First, the dose is defined as the Energy deposited in a certain mass, usually given differentially as $ dE / dm. $ This (differentially) small mass element has a certain size $ dm = \rho \cdot dl^3 $ and thus the dose decreases with distance from the source, because the mass element remains the same size and less photons hit the same area. In that respect, differential dose is very similar to radiation exposure, fluence, or intensity.

Second, as dose decreases with $ 1 / r^2 $, it follows that the DAP is indeed constant as a function of distance $r$.

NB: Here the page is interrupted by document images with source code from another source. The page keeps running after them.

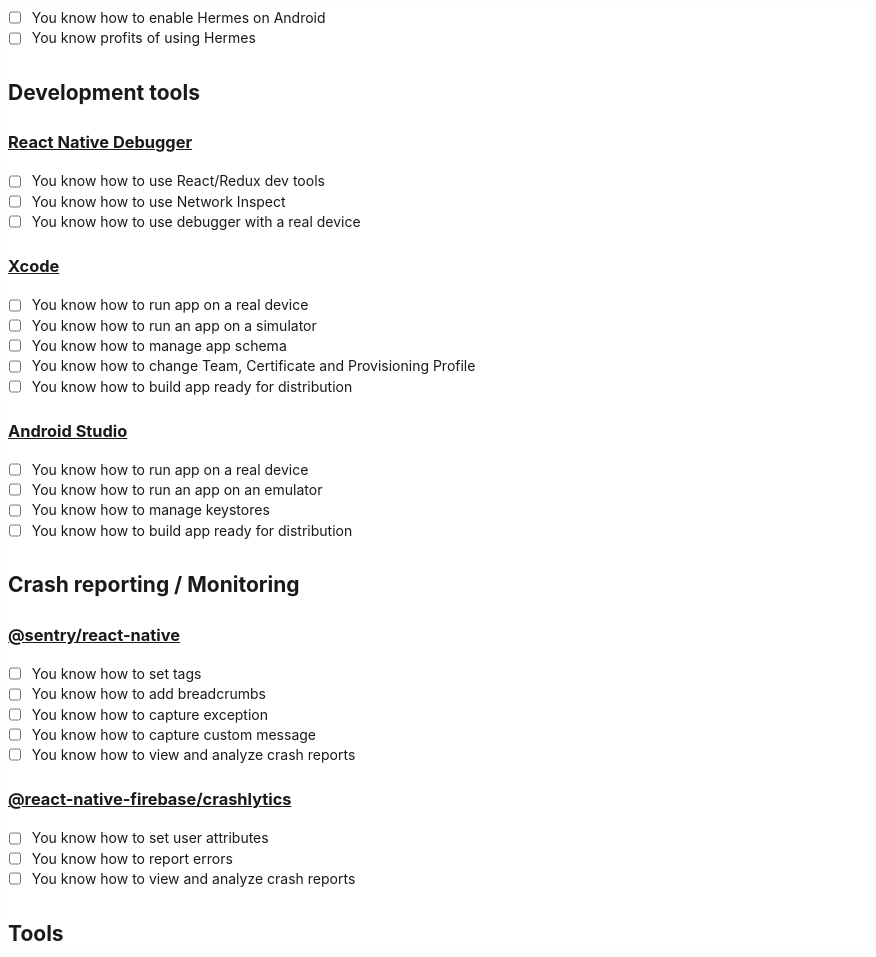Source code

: *   [ ] You know how to enable Hermes on Android
*   [ ] You know profits of using Hermes

Development tools
-----------------

### [React Native Debugger](/Technical%20Stack/Mobile%20Developer/Development%20tools.md#react-native-debugger)

*   [ ] You know how to use React/Redux dev tools
*   [ ] You know how to use Network Inspect
*   [ ] You know how to use debugger with a real device

### [Xcode](/Technical%20Stack/Mobile%20Developer/Development%20tools.md#xcode)

*   [ ] You know how to run app on a real device
*   [ ] You know how to run an app on a simulator
*   [ ] You know how to manage app schema
*   [ ] You know how to change Team, Certificate and Provisioning Profile
*   [ ] You know how to build app ready for distribution

### [Android Studio](/Technical%20Stack/Mobile%20Developer/Development%20tools.md#android-studio)

*   [ ] You know how to run app on a real device
*   [ ] You know how to run an app on an emulator
*   [ ] You know how to manage keystores
*   [ ] You know how to build app ready for distribution

Crash reporting / Monitoring
----------------------------

### [@sentry/react-native](/Technical%20Stack/Mobile%20Developer/Crash%20reporting%20/%20Monitoring.md#@sentry/react-native)

*   [ ] You know how to set tags
*   [ ] You know how to add breadcrumbs
*   [ ] You know how to capture exception
*   [ ] You know how to capture custom message
*   [ ] You know how to view and analyze crash reports

### [@react-native-firebase/crashlytics](/Technical%20Stack/Mobile%20Developer/Crash%20reporting%20/%20Monitoring.md#@react-native-firebase/crashlytics)

*   [ ] You know how to set user attributes
*   [ ] You know how to report errors
*   [ ] You know how to view and analyze crash reports

Tools
-----
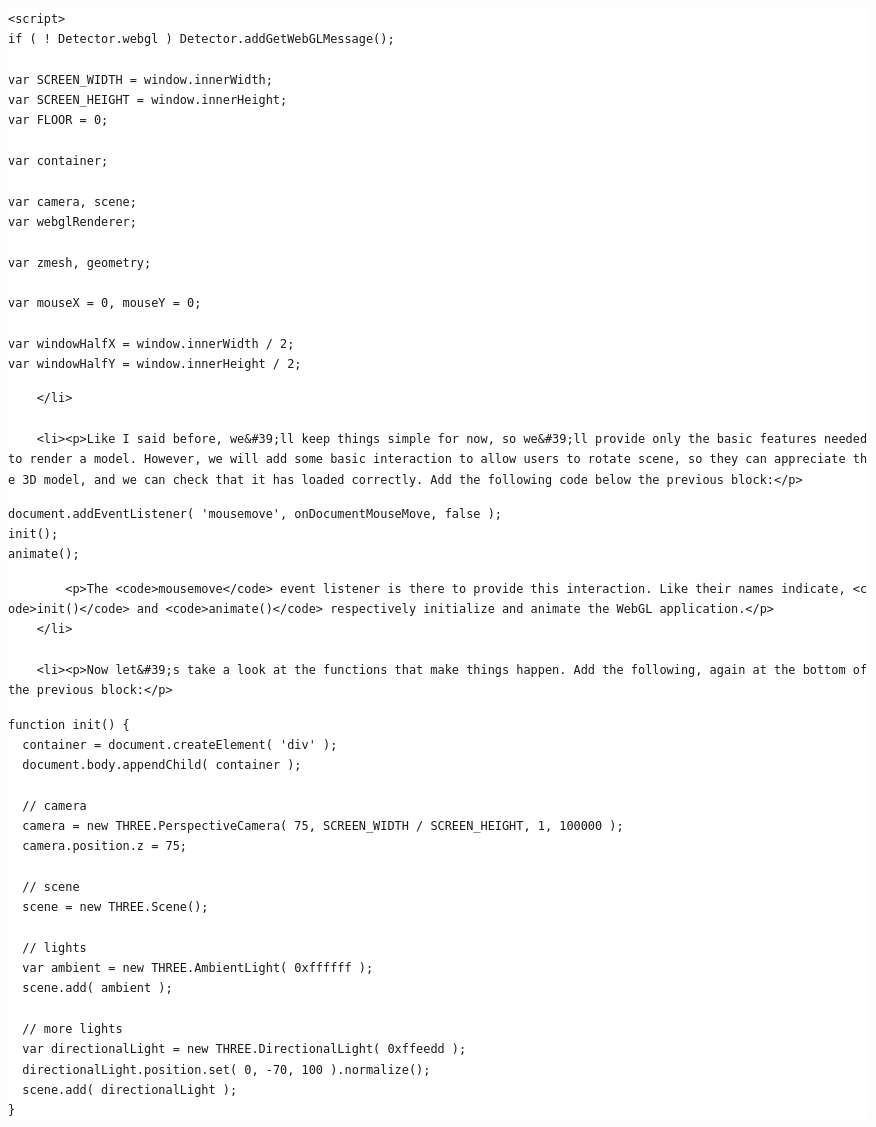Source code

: <pre><code>&lt;script&gt;
if ( ! Detector.webgl ) Detector.addGetWebGLMessage();

var SCREEN_WIDTH = window.innerWidth;
var SCREEN_HEIGHT = window.innerHeight;
var FLOOR = 0;

var container;

var camera, scene;
var webglRenderer;

var zmesh, geometry;

var mouseX = 0, mouseY = 0;

var windowHalfX = window.innerWidth / 2;
var windowHalfY = window.innerHeight / 2;</code></pre>
		</li>
  
		<li><p>Like I said before, we&#39;ll keep things simple for now, so we&#39;ll provide only the basic features needed to render a model. However, we will add some basic interaction to allow users to rotate scene, so they can appreciate the 3D model, and we can check that it has loaded correctly. Add the following code below the previous block:</p>
		
<pre><code>document.addEventListener( &#39;mousemove&#39;, onDocumentMouseMove, false );
init();
animate();</code></pre>
  
  			<p>The <code>mousemove</code> event listener is there to provide this interaction. Like their names indicate, <code>init()</code> and <code>animate()</code> respectively initialize and animate the WebGL application.</p>
		</li>
  
		<li><p>Now let&#39;s take a look at the functions that make things happen. Add the following, again at the bottom of the previous block:</p>
		
<pre><code>function init() {
  container = document.createElement( &#39;div&#39; );
  document.body.appendChild( container );
			
  // camera
  camera = new THREE.PerspectiveCamera( 75, SCREEN_WIDTH / SCREEN_HEIGHT, 1, 100000 );
  camera.position.z = 75;
			
  // scene
  scene = new THREE.Scene();

  // lights
  var ambient = new THREE.AmbientLight( 0xffffff );
  scene.add( ambient );
			
  // more lights
  var directionalLight = new THREE.DirectionalLight( 0xffeedd );
  directionalLight.position.set( 0, -70, 100 ).normalize();
  scene.add( directionalLight );
}</code></pre>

Third, a DAP meter actually does not measure dose, which is a point quantity, but the average dose over its whole volume/mass. By measuring the ionisation events it measures the energy deposited (and it is known how much air the DAP meter contains), but it cannot measure the actual beam area, it only knows its own area. So the DAP measured is actually (average dose over the full volume of the DAP meter, multiplied by the DAP meter area). Fourth, to get the average dose at a certain location (e.g. the image intensifer) from the measured DAP, you divide it by the irradiated area / image intensifer area.

Fifth, the tissue weighting factors (e.g. https://en.wikipedia.org/wiki/Effective_dose_(radiation)) are given for whole body exposure, so e.g. if all bone was irradiated. As in medical imaging we typically only image part of a bone, using the value given in this table is a very conservative overestimation.

Lastly, radiation protection seems to be a topic as deep as an ocean and all of the above are simplifications. Calculating the biological (stochastic risk) of radiation field with a certain size, energy, and distribution hitting a certain geometry of masses with different compositions gets complex very fast. I have learned to be careful around the often deceivingly simple looking formulas.